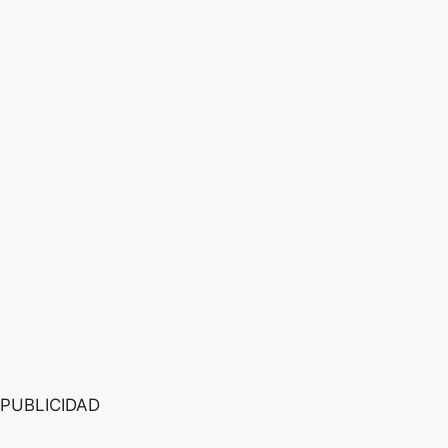
PUBLICIDAD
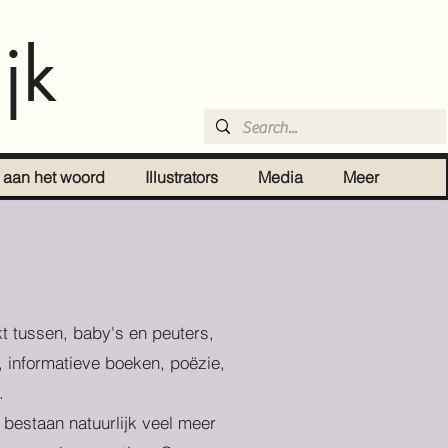
jk
r aan het woord
Illustrators
Media
Meer
t tussen, baby's en peuters,
, informatieve boeken, poëzie,
.
r bestaan natuurlijk veel meer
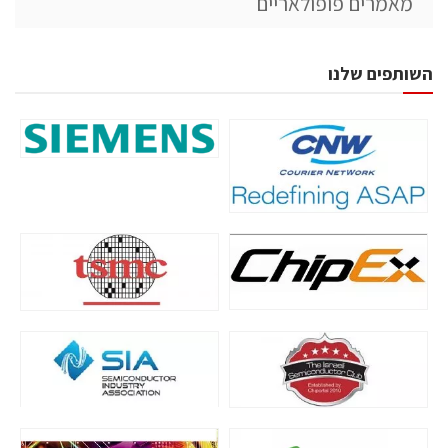
מאמרים פופולאריים
השותפים שלנו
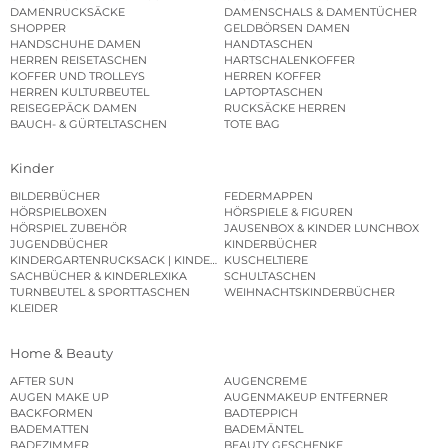
DAMENRUCKSÄCKE
DAMENSCHALS & DAMENTÜCHER
SHOPPER
GELDBÖRSEN DAMEN
HANDSCHUHE DAMEN
HANDTASCHEN
HERREN REISETASCHEN
HARTSCHALENKOFFER
KOFFER UND TROLLEYS
HERREN KOFFER
HERREN KULTURBEUTEL
LAPTOPTASCHEN
REISEGEPÄCK DAMEN
RUCKSÄCKE HERREN
BAUCH- & GÜRTELTASCHEN
TOTE BAG
Kinder
BILDERBÜCHER
FEDERMAPPEN
HÖRSPIELBOXEN
HÖRSPIELE & FIGUREN
HÖRSPIEL ZUBEHÖR
JAUSENBOX & KINDER LUNCHBOX
JUGENDBÜCHER
KINDERBÜCHER
KINDERGARTENRUCKSACK | KINDERGARTENBEUTEL
KUSCHELTIERE
SACHBÜCHER & KINDERLEXIKA
SCHULTASCHEN
TURNBEUTEL & SPORTTASCHEN
WEIHNACHTSKINDERBÜCHER
KLEIDER
Home & Beauty
AFTER SUN
AUGENCREME
AUGEN MAKE UP
AUGENMAKEUP ENTFERNER
BACKFORMEN
BADTEPPICH
BADEMATTEN
BADEMÄNTEL
BADEZIMMER
BEAUTY GESCHENKE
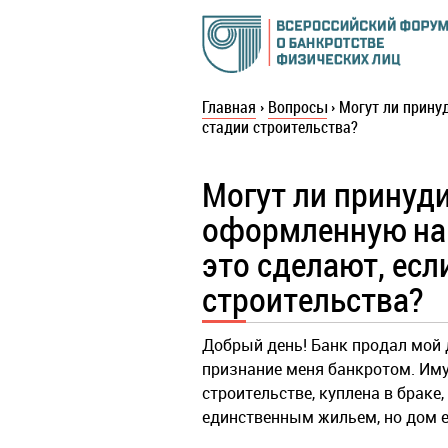
Главная
›
Вопросы
›
Могут ли прину
стадии строительства?
Могут ли принуди
оформленную на 
это сделают, есл
строительства?
Добрый день! Банк продал мой 
признание меня банкротом. Иму
строительстве, куплена в браке
единственным жильем, но дом е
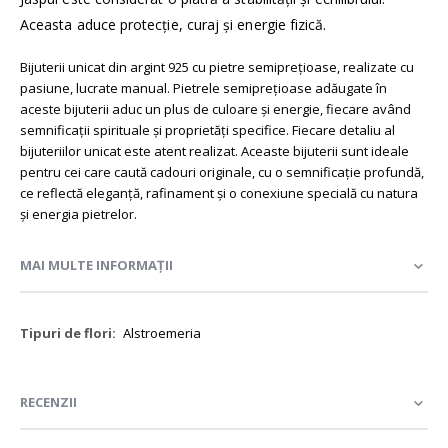
Aceasta aduce protecție, curaj și energie fizică.
Bijuterii unicat din argint 925 cu pietre semiprețioase, realizate cu
pasiune, lucrate manual. Pietrele semiprețioase adăugate în
aceste bijuterii aduc un plus de culoare și energie, fiecare având
semnificații spirituale și proprietăți specifice. Fiecare detaliu al
bijuteriilor unicat este atent realizat. Aceaste bijuterii sunt ideale
pentru cei care caută cadouri originale, cu o semnificație profundă,
ce reflectă eleganță, rafinament și o conexiune specială cu natura
și energia pietrelor.
MAI MULTE INFORMAȚII
Mai
Alstroemeria
multe
informații
RECENZII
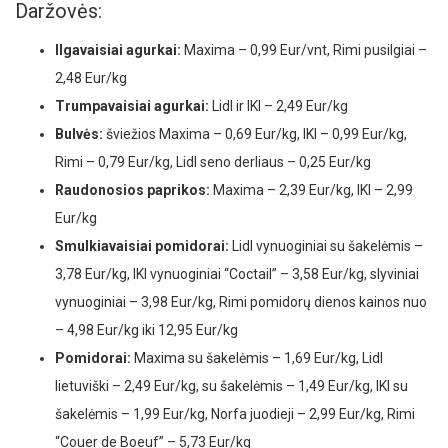
Daržovės:
Ilgavaisiai agurkai:
Maxima – 0,99 Eur/vnt, Rimi pusilgiai –
2,48 Eur/kg
Trumpavaisiai agurkai:
Lidl ir IKI – 2,49 Eur/kg
Bulvės:
šviežios Maxima – 0,69 Eur/kg, IKI – 0,99 Eur/kg,
Rimi – 0,79 Eur/kg, Lidl seno derliaus – 0,25 Eur/kg
Raudonosios paprikos:
Maxima – 2,39 Eur/kg, IKI – 2,99
Eur/kg
Smulkiavaisiai pomidorai:
Lidl vynuoginiai su šakelėmis –
3,78 Eur/kg, IKI vynuoginiai “Coctail” – 3,58 Eur/kg, slyviniai
vynuoginiai – 3,98 Eur/kg, Rimi pomidorų dienos kainos nuo
– 4,98 Eur/kg iki 12,95 Eur/kg
Pomidorai:
Maxima su šakelėmis – 1,69 Eur/kg, Lidl
lietuviški – 2,49 Eur/kg, su šakelėmis – 1,49 Eur/kg, IKI su
šakelėmis – 1,99 Eur/kg, Norfa juodieji – 2,99 Eur/kg, Rimi
“Couer de Boeuf” – 5,73 Eur/kg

* * *

**DIRECTIONS:**
Give every line of text from the data above as a JSON list of strings, one string per line, with blank lines left out. Leave the pictures out of the list.

**SOLVED PROBLEM:**
[
  "PUBLICIDAD",
  "jk",
  "r aan het woord",
  "Illustrators",
  "Media",
  "Meer",
  "t tussen, baby's en peuters,",
  ", informatieve boeken, poëzie,",
  ".",
  "r bestaan natuurlijk veel meer",
  "מאמרים פופולאריים",
  "השותפים שלנו",
  "DAMENRUCKSÄCKE",
  "DAMENSCHALS & DAMENTÜCHER",
  "SHOPPER",
  "GELDBÖRSEN DAMEN",
  "HANDSCHUHE DAMEN",
  "HANDTASCHEN",
  "HERREN REISETASCHEN",
  "HARTSCHALENKOFFER",
  "KOFFER UND TROLLEYS",
  "HERREN KOFFER",
  "HERREN KULTURBEUTEL",
  "LAPTOPTASCHEN",
  "REISEGEPÄCK DAMEN",
  "RUCKSÄCKE HERREN",
  "BAUCH- & GÜRTELTASCHEN",
  "TOTE BAG",
  "Kinder",
  "BILDERBÜCHER",
  "FEDERMAPPEN",
  "HÖRSPIELBOXEN",
  "HÖRSPIELE & FIGUREN",
  "HÖRSPIEL ZUBEHÖR",
  "JAUSENBOX & KINDER LUNCHBOX",
  "JUGENDBÜCHER",
  "KINDERBÜCHER",
  "KINDERGARTENRUCKSACK | KINDERGARTENBEUTEL",
  "KUSCHELTIERE",
  "SACHBÜCHER & KINDERLEXIKA",
  "SCHULTASCHEN",
  "TURNBEUTEL & SPORTTASCHEN",
  "WEIHNACHTSKINDERBÜCHER",
  "KLEIDER",
  "Home & Beauty",
  "AFTER SUN",
  "AUGENCREME",
  "AUGEN MAKE UP",
  "AUGENMAKEUP ENTFERNER",
  "BACKFORMEN",
  "BADTEPPICH",
  "BADEMATTEN",
  "BADEMÄNTEL",
  "BADEZIMMER",
  "BEAUTY GESCHENKE",
  "Главная",
  "›",
  "Вопросы",
  "›",
  "Могут ли прину",
  "стадии строительства?",
  "Могут ли принуди",
  "оформленную на ",
  "это сделают, есл",
  "строительства?",
  "Добрый день! Банк продал мой ",
  "признание меня банкротом. Иму",
  "строительстве, куплена в браке",
  "единственным жильем, но дом е",
  "Aceasta aduce protecție, curaj și energie fizică.",
  "Bijuterii unicat din argint 925 cu pietre semiprețioase, realizate cu",
  "pasiune, lucrate manual. Pietrele semiprețioase adăugate în",
  "aceste bijuterii aduc un plus de culoare și energie, fiecare având",
  "semnificații spirituale și proprietăți specifice. Fiecare detaliu al",
  "bijuteriilor unicat este atent realizat. Aceaste bijuterii sunt ideale",
  "pentru cei care caută cadouri originale, cu o semnificație profundă,",
  "ce reflectă eleganță, rafinament și o conexiune specială cu natura",
  "și energia pietrelor.",
  "MAI MULTE INFORMAȚII",
  "Mai",
  "Alstroemeria",
  "multe",
  "informații",
  "RECENZII",
  "Daržovės:",
  "Ilgavaisiai agurkai:",
  "Maxima – 0,99 Eur/vnt, Rimi pusilgiai –",
  "2,48 Eur/kg",
  "Trumpavaisiai agurkai:",
  "Lidl ir IKI – 2,49 Eur/kg",
  "Bulvės:",
  "šviežios Maxima – 0,69 Eur/kg, IKI – 0,99 Eur/kg,",
  "Rimi – 0,79 Eur/kg, Lidl seno derliaus – 0,25 Eur/kg",
  "Raudonosios paprikos:",
  "Maxima – 2,39 Eur/kg, IKI – 2,99",
  "Eur/kg",
  "Smulkiavaisiai pomidorai:",
  "Lidl vynuoginiai su šakelėmis –",
  "3,78 Eur/kg, IKI vynuoginiai “Coctail” – 3,58 Eur/kg, slyviniai",
  "vynuoginiai – 3,98 Eur/kg, Rimi pomidorų dienos kainos nuo",
  "– 4,98 Eur/kg iki 12,95 Eur/kg",
  "Pomidorai:",
  "Maxima su šakelėmis – 1,69 Eur/kg, Lidl",
  "lietuviški – 2,49 Eur/kg, su šakelėmis – 1,49 Eur/kg, IKI su",
  "šakelėmis – 1,99 Eur/kg, Norfa juodieji – 2,99 Eur/kg, Rimi",
  "“Couer de Boeuf” – 5,73 Eur/kg"
]